| |
Yaman çelişki
"Gizli Anayasa", "Devletin en önemli belgesi" gibi güçlü, gizemli, etkileyici ancak demokratik sistemle bağdaştırmakta güçlük çektiğimiz sıfatlarla kozmik bir ambalaja sarılan Milli Güvenlik Siyaset Belgesi'ni güncelleştirme çalışmalarında sona yaklaşıldı. Genelkurmay'ın da önerilerini alan MGK'nın ilk sivil Genel Sekreteri Büyükelçi Yiğit Alpogan'ın metnin yazımını önümüzdeki ay tamamlayacağı belirtiliyor. Haberlere göre, MGK'nın Haziran toplantısında ele alınacak taslak, yürürlükteki 20 Temmuz 2001 tarihli belgeye göre önemli değişiklikler içerecek: Daha kısa (32 sayfadan 25 sayfaya indirilecek) olması, dış tehdit sıralamasının ülkelere değil bölgelere göre yapılması gibi. Ancak belgenin özünde ciddi değişiklikler beklenmemeli: Terörle, bölücülükle, irticayla mücadele. Bizi şaşırtan, haberlerde Genelkurmay'ın önerilerinin bazılarının "yeni" gibi takdim edilmesi. Örneğin suç örgütleriyle ilgili şu öneri: "Serbest piyasada bazı sektörler suç örgütlerinin denetiminde. Bu durumun devam etmesi halinde ekonomik sistemin örgütlerin eline geçmesi ihtimali göz ardı edilmemeli. Suç örgütlerinin bankacılık sistemi üzerinde söz sahibi olma çalışmalarına karşı da uyanık olunmalı..." Oysa mevcut belgede bu konu neredeyse iki sayfa tutuyor ve sonuç paragraflarında şöyle deniyor: "Suç örgütlerinin bankacılık ve ticari sektörlerde söz sahibi olmaya çalışarak özellikle ekonomik ve politik sistem üzerinde etkilerini daha fazla artırmaya çaba gösterecekleri, bazı sektörlerin kısmen örgütlerin kontrolüne girdiği ve bu durumun devam etmesi halinde ekonomik sistemin örgütlerin kontrolüne geçme riski ile karşı karşıya kalınabileceği değerlendirilmektedir." Aynı şekilde, "Kapkaç" uyarısı da yeni değil. Yine 2001 tarihli belgede bu konudaki değerlendirme ve uyarılar da iki sayfaya yayılıyor.

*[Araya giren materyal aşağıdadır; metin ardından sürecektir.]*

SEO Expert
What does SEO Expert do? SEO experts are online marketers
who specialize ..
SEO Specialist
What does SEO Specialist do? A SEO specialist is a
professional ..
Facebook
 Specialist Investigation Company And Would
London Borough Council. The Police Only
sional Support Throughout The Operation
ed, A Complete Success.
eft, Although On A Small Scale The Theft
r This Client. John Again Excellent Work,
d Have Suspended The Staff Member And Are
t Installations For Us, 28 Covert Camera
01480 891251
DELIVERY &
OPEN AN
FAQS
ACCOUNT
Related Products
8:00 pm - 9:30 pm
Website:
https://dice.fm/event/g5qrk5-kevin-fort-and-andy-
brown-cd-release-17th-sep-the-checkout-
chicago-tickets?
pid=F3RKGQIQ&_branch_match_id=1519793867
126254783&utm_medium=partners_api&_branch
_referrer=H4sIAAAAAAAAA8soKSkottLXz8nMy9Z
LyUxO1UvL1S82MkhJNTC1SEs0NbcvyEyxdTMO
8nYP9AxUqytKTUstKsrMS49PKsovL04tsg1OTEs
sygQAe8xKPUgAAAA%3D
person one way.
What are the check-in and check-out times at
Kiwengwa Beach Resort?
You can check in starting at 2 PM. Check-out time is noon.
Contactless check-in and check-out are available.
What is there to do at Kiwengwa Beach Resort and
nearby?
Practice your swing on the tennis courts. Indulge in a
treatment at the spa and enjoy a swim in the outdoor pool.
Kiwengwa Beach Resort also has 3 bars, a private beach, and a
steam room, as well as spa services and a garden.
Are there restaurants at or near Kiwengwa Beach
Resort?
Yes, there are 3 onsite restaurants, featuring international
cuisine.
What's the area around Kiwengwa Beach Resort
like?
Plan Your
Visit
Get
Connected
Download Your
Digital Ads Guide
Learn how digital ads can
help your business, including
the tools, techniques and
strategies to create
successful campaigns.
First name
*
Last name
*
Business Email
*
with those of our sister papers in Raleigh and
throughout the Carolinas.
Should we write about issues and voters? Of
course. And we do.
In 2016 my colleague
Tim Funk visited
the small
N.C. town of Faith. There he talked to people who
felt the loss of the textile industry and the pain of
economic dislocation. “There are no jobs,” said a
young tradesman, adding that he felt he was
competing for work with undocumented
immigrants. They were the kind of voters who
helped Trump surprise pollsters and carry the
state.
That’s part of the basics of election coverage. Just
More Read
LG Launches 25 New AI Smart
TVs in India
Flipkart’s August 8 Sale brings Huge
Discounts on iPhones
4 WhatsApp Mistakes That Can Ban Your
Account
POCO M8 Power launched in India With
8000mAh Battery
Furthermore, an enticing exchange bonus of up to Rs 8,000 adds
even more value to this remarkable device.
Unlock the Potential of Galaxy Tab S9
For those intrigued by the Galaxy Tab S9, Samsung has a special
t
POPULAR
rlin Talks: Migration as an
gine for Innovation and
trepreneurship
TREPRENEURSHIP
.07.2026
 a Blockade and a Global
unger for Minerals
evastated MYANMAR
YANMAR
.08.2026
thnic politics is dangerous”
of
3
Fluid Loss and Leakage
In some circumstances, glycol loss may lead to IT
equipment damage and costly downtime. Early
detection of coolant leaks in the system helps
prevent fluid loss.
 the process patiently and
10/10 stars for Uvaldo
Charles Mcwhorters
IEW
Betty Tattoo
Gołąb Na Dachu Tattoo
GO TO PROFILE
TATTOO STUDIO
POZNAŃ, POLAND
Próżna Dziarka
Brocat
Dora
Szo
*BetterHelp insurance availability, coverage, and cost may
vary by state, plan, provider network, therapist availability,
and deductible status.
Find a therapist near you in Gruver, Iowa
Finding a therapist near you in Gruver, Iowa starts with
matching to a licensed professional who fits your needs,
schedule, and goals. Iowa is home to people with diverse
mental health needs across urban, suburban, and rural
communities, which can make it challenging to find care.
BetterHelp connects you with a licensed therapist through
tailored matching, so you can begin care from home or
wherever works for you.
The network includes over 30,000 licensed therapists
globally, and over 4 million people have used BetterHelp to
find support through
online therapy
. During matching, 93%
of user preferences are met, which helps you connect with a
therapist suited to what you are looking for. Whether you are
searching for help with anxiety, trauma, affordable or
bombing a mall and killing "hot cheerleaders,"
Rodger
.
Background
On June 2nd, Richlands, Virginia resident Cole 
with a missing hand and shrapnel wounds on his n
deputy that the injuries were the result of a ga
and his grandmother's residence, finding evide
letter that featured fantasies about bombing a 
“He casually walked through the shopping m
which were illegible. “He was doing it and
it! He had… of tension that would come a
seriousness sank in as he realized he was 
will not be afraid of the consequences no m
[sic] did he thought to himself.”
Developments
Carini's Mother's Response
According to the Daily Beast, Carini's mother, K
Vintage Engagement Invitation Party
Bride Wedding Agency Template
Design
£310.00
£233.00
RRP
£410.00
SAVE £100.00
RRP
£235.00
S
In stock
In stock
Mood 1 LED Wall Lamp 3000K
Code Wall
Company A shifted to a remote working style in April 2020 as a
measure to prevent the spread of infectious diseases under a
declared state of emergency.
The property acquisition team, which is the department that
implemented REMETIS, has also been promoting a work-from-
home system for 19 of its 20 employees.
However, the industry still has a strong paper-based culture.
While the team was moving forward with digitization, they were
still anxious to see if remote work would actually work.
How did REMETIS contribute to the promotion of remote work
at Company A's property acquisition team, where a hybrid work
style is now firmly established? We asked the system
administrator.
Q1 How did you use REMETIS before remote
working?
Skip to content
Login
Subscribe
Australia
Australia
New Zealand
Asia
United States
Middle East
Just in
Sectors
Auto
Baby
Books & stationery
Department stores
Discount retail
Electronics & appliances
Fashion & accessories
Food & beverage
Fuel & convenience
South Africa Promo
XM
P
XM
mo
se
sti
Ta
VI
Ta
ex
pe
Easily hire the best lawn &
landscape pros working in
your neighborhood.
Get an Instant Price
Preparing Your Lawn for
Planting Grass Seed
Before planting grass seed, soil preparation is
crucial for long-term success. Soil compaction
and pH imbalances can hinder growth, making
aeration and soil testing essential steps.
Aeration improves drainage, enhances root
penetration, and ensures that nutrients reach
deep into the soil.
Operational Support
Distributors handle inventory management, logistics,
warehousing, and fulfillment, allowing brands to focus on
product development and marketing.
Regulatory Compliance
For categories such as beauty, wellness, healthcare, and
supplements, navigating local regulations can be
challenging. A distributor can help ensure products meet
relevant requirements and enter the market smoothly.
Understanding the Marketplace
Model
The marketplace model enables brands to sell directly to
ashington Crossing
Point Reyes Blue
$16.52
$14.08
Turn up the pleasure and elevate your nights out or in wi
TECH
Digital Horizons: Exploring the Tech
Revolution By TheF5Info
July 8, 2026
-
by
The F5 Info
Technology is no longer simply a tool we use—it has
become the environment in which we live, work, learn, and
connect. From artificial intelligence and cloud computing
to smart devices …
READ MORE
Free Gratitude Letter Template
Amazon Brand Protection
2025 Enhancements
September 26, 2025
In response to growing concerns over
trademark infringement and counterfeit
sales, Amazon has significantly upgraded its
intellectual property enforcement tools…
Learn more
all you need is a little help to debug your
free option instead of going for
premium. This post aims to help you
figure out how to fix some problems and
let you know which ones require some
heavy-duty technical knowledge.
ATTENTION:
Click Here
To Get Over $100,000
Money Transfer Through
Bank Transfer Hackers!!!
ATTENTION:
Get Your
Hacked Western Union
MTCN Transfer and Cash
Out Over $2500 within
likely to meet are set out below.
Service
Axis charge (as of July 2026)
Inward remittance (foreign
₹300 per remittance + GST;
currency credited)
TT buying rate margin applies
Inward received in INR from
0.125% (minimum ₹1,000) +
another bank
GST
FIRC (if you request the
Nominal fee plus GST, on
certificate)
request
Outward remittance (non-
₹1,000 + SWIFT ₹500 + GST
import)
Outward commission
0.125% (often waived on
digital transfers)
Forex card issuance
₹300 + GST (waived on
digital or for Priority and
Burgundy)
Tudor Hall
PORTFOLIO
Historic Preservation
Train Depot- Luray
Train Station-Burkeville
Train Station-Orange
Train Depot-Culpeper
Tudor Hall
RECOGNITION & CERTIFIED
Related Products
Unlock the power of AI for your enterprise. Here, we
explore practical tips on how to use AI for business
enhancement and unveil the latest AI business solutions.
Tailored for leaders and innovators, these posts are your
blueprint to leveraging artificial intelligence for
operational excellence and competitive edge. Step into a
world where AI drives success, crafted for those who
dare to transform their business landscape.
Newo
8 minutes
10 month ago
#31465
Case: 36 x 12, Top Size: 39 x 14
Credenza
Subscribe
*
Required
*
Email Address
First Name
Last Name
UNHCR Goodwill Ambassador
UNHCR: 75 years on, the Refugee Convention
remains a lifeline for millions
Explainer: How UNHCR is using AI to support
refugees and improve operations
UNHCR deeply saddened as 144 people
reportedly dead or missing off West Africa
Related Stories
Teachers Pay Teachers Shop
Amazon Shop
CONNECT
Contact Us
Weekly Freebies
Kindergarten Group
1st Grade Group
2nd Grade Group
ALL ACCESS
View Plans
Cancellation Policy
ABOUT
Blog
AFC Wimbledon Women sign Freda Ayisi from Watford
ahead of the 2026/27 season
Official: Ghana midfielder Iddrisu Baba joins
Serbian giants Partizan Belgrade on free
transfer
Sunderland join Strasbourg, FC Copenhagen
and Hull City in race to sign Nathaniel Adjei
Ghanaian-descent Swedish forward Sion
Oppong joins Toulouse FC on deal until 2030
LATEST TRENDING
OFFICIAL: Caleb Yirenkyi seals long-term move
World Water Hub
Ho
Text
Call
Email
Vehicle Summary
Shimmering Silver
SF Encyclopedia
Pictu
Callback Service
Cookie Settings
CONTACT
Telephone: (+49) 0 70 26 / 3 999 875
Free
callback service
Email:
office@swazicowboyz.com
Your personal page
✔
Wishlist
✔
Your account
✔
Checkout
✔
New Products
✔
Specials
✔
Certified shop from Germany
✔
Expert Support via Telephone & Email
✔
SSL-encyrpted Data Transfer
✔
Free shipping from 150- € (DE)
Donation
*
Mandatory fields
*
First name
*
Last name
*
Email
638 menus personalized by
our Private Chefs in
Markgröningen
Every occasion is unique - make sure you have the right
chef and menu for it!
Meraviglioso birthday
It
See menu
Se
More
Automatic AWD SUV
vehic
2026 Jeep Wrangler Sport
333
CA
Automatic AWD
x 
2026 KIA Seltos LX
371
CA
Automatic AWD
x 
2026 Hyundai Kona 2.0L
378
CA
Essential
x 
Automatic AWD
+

AB üyeliği ve ruhban okulu Ancak bize göre, asıl Genelkurmay'ın bir "çelişki"si üstünde durmak gerekiyor. Bir yandan, "Türkiye'nin hedefi AB'ye tam üyelik olmalı" mesajı veriliyor, bir yandan Heybeliada Ruhban Okulu'yla ilgili mevcut belgedeki politikaların yeni metinde de aynen yer alması isteniyor: "Fener Rum Ortodoks Patrikhanesi'nin mevcut statüsü ve amacını aşan ekümenik vasfı kazanma ve Heybeliada Ruhban Okulu'nun açtırılması faaliyetlerine karşı gerekli önlemler alınmalı." ("İç tehdit unsurlarına yönelik alınması gereken genel tedbirler" listesinin 45'inci maddesi.) İyi ama bu önlem AB üyeliğiyle nasıl bağdaşacak? Çünkü; * AB Komisyonu, 6 Ekim 2004'te yayınladığı ve 17 Aralık zirvesindeki Türkiye kararına temel oluşturan İlerleme Raporu'nda, müzakere sürecinde Heybeliada Ruhban Okulu'nun açılmasını şart koştu. * Ardından Avrupa Parlamentosu'nun Türkiye ile müzakerelerin başlatılmasını onayladığı 69 paragraflık raporunun 43'üncü maddesinde "Heybeliada Ruhban Okulu'nun derhal tekrar açılmasını talep etmekteyiz" koşulu yer aldı. * Üç gün önce açıklanan AB'nin Türkiye "Ortak Pozisyon" belgesinin 4'üncü sayfasında "Güçlendirilmiş üyelik öncesi strateji" çerçevesinde, "AB, Türkiye'yi Heybeliada Ruhban Okulu'nu tekrar açmaya çağırır" denildi. Bu çelişkiyi gidermenin sadece iki yolu var: Ya tam üyelik hedefinden vazgeçilip AB politikaları değiştirilecek ya da Milli Güvenlik Siyaset Belgesi. Siz hangisini tercih edersiniz?